*** Opening Working data ***
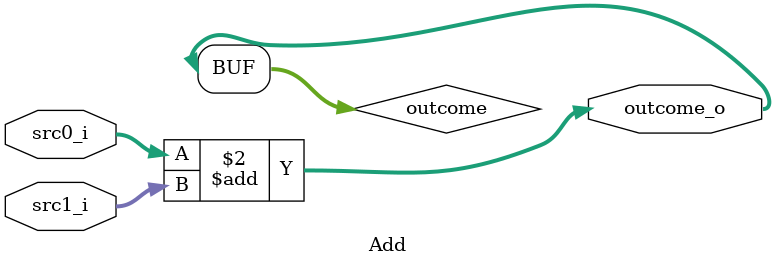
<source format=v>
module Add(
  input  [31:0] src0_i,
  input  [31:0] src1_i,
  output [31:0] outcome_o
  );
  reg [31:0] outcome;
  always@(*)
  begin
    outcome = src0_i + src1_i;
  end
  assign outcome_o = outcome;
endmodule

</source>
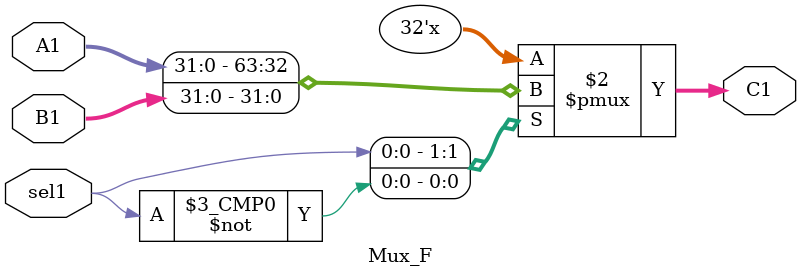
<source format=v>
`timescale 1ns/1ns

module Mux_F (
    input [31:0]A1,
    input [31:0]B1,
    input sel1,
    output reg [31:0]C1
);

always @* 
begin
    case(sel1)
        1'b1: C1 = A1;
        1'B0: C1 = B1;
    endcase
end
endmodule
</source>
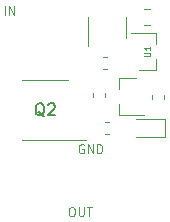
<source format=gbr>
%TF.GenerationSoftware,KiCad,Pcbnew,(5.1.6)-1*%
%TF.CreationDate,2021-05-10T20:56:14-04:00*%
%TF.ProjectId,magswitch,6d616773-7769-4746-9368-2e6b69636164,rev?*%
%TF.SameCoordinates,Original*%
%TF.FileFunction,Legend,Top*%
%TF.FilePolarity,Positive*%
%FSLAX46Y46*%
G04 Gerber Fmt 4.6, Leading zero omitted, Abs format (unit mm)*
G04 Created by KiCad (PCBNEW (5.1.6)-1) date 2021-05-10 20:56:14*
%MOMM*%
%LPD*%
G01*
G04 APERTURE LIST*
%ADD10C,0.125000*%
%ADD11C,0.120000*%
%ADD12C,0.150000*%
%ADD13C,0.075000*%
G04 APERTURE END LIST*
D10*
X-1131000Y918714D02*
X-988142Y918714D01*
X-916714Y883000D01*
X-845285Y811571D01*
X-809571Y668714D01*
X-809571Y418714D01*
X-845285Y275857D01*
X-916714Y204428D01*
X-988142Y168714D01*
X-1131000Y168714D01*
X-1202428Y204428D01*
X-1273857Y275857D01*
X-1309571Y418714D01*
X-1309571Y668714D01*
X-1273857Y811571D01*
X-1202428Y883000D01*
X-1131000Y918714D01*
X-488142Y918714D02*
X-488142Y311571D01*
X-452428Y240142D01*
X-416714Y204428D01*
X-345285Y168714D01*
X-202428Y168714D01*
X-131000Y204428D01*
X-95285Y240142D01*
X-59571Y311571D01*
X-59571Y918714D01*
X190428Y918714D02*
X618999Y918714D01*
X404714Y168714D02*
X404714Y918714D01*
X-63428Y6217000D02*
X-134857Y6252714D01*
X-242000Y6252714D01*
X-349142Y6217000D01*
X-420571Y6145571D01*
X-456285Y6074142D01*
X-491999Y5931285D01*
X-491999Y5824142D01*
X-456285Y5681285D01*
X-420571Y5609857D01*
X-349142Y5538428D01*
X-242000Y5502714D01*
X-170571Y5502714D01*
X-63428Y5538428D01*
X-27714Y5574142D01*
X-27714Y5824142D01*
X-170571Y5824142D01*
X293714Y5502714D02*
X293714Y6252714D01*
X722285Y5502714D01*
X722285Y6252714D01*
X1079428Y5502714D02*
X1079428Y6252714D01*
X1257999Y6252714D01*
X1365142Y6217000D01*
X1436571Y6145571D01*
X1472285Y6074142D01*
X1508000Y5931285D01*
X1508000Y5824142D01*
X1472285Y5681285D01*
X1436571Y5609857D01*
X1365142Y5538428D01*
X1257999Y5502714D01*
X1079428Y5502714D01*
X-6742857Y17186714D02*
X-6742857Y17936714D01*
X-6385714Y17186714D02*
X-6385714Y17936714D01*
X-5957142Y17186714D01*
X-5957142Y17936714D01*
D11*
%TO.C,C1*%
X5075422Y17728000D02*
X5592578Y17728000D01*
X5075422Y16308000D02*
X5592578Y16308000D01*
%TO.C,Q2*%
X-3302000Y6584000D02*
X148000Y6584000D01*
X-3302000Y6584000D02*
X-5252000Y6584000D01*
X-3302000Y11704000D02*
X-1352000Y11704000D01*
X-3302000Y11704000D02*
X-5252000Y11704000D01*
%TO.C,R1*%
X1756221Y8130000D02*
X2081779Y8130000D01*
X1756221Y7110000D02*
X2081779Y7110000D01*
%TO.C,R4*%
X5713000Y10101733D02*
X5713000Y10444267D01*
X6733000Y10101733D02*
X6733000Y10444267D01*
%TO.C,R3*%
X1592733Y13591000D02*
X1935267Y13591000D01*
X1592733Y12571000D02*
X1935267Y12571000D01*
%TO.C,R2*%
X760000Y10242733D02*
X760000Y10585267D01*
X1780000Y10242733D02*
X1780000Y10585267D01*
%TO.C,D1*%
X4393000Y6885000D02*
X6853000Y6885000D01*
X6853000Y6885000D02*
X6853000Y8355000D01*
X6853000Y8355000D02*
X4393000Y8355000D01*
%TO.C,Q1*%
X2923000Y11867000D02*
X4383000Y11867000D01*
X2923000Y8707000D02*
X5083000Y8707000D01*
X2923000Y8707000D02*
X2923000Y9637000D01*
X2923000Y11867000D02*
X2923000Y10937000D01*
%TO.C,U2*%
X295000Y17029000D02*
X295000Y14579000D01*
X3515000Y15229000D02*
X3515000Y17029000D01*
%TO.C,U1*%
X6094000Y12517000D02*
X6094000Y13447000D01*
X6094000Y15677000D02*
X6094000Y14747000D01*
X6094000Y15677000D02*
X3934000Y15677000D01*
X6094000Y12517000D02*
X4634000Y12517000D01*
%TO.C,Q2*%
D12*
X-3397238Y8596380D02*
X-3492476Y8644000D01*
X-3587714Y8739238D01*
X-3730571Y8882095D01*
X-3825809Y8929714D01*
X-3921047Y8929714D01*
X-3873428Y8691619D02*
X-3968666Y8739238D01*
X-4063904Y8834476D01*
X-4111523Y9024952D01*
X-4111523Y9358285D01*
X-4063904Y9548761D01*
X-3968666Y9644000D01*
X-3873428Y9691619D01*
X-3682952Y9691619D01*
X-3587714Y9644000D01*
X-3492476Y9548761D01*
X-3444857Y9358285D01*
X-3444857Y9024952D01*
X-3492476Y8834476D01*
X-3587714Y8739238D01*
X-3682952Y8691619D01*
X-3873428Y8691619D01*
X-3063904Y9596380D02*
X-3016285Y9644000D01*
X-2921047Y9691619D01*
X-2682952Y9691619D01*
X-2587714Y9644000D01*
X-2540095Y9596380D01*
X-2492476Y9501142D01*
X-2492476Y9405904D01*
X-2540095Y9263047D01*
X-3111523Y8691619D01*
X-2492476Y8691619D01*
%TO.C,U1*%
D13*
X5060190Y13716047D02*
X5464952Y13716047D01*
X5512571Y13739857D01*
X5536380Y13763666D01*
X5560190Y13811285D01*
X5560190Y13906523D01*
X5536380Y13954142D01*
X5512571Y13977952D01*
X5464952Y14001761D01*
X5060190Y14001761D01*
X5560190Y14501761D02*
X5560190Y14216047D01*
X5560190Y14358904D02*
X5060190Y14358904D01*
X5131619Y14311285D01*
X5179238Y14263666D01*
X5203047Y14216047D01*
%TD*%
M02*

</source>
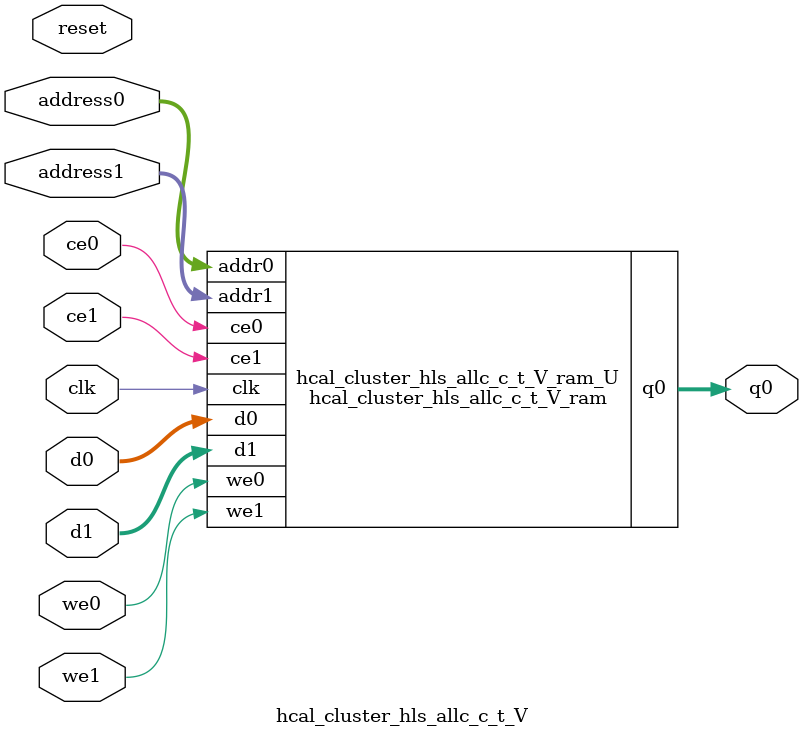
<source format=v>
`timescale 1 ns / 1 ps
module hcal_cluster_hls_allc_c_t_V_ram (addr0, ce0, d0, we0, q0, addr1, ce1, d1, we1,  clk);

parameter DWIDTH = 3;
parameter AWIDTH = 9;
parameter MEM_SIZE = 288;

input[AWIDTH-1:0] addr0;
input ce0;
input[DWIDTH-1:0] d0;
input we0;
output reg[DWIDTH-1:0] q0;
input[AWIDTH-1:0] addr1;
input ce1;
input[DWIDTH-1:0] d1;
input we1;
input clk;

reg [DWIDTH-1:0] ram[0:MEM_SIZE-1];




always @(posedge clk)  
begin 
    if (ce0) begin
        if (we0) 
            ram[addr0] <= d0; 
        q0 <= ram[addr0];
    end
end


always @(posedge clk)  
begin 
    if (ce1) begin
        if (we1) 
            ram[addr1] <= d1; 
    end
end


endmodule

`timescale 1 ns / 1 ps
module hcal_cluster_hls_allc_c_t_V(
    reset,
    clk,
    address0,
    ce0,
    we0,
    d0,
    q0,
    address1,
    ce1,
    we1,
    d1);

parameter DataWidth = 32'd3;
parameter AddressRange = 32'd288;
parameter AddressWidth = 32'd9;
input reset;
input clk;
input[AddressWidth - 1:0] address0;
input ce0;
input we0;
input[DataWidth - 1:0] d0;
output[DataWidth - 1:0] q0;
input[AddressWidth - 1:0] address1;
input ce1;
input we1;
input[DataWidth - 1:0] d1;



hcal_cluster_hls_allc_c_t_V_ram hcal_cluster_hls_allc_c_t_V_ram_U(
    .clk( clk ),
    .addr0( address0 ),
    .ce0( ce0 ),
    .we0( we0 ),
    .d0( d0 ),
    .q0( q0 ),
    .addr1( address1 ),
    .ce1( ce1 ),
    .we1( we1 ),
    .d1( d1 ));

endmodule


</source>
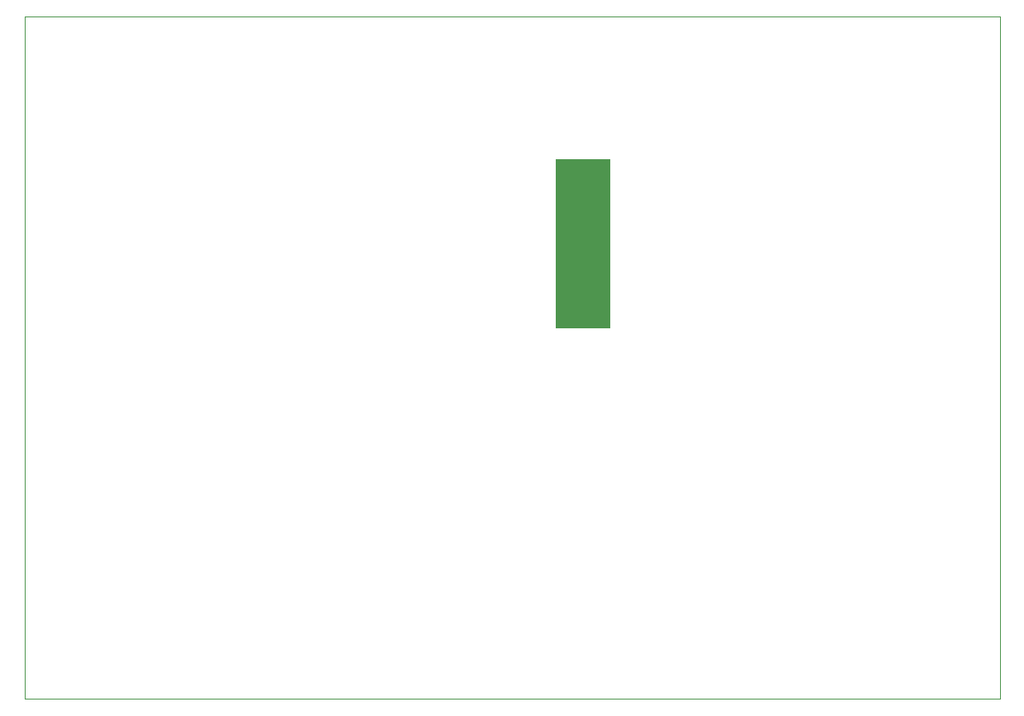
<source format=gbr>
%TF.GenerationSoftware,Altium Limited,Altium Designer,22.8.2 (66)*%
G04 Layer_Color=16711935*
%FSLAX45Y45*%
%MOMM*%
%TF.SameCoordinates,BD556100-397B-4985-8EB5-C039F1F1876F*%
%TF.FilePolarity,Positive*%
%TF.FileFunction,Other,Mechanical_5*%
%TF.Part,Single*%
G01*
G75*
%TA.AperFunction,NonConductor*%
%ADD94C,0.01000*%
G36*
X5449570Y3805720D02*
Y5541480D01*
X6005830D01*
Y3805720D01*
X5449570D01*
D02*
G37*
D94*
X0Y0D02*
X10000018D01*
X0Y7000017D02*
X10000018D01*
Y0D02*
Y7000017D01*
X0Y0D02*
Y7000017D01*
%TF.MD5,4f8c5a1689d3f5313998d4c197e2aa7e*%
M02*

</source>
*** Closing Working data ***
=== Task instructions ===
With the pictures omitted, restate word for word the lines above from the line that has "X5179238Y14263666D01*" up to and including the line that has "input[DWIDTH-1:0] d0;", and no other lines.

=== Exercise solution ===
X5179238Y14263666D01*
X5203047Y14216047D01*
%TD*%
M02*

</source>
<source format=v>
`timescale 1 ns / 1 ps
module hcal_cluster_hls_allc_c_t_V_ram (addr0, ce0, d0, we0, q0, addr1, ce1, d1, we1,  clk);

parameter DWIDTH = 3;
parameter AWIDTH = 9;
parameter MEM_SIZE = 288;

input[AWIDTH-1:0] addr0;
input ce0;
input[DWIDTH-1:0] d0;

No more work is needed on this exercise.